The survey of more than 2,000 parents, commissioned by BBC Bitesize and Netmums, found that 74 per cent of parents are concerned about their child’s mental health, with the same proportion reporting that their child’s mental health had become a greater priority for them since the pandemic.
Nearly half, 44 per cent, said that their child had experienced mental health challenges, and 46 per cent said their child had been lonely because of the pandemic.
The results also showed the impact of lockdowns on children’s social skills and confidence.
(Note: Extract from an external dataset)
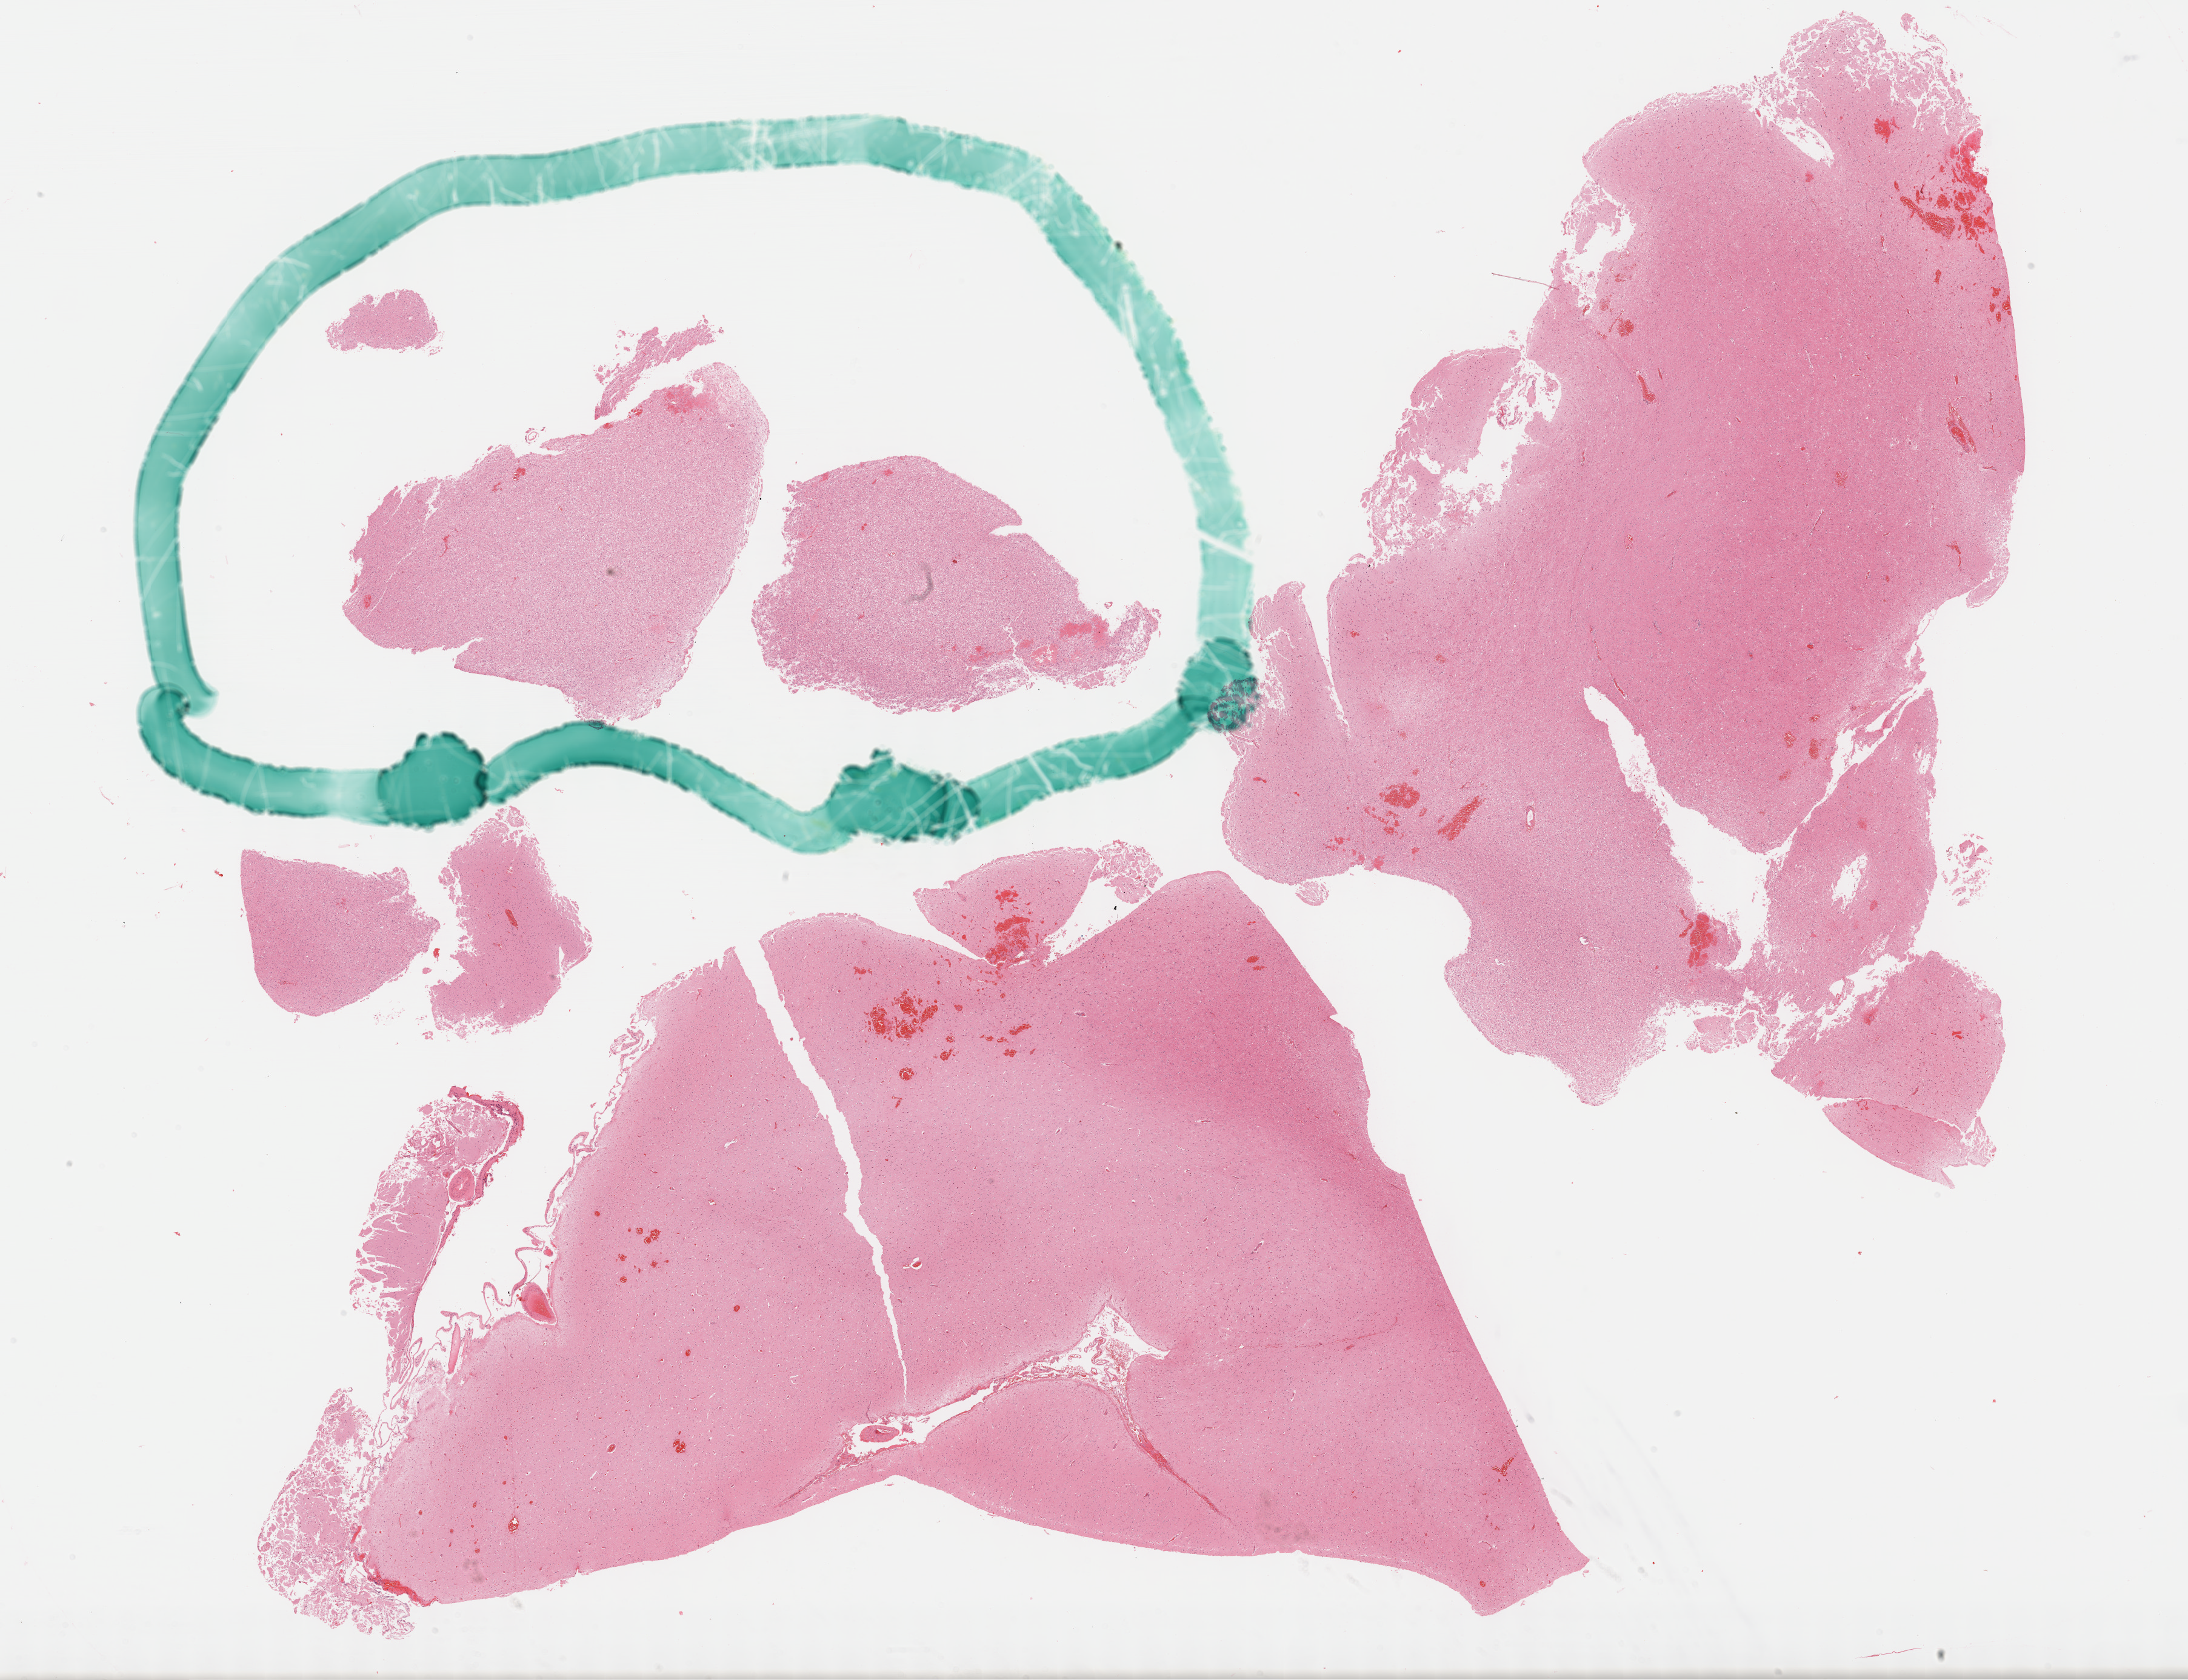
Digitized H&E tissue section (whole slide) — whole scanned area (about 29.2 x 22.4 mm, from a 40x scan) shown as a low-resolution overview; FFPE section; primary tumour sample from the brain. Patient: male, age at initial diagnosis 31 years.
Pathologic diagnosis: Mixed glioma (cerebrum).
In total, 48 per cent reported that their child was having difficulties with friendships and socialising, and two in three – 66 per cent – said that their child had been anxious about not being able to see friends and family as often as they usually would.
Nearly three in 10 – 28 per cent – said that their child’s mental health had deteriorated over the last six months.
BBC Bitesize’s Parents Toolkit and Netmums have launched a collaboration, #LetsTalkAboutChildMentalHealth, connecting parents with mental health experts, as well as providing information to help them talk to their child about mental health.
A Mental Health First Aid Kit will be available for families needing to access help, and educational psychologist Laverne Antrobus will give advice to parents on how to discuss the issue with their children.
The charity YoungMinds will also provide tips on how to encourage children to engage with life outside the home post-pandemic.
Helen Foulkes, head of content production from BBC Bitesize, said: “The statistics speak for themselves, concerns about child mental health and the overall wellbeing of families post-pandemic are reaching a crunch point.”
Netmums editorial director Anne-Marie O’Leary said: “Parents have told us since the earliest days of the pandemic that their children’s mental health was becoming a growing concern.”
She added that the latest research “evidences just how severe the cumulative impact of two years of interrupted schooling and social distancing measures has been”.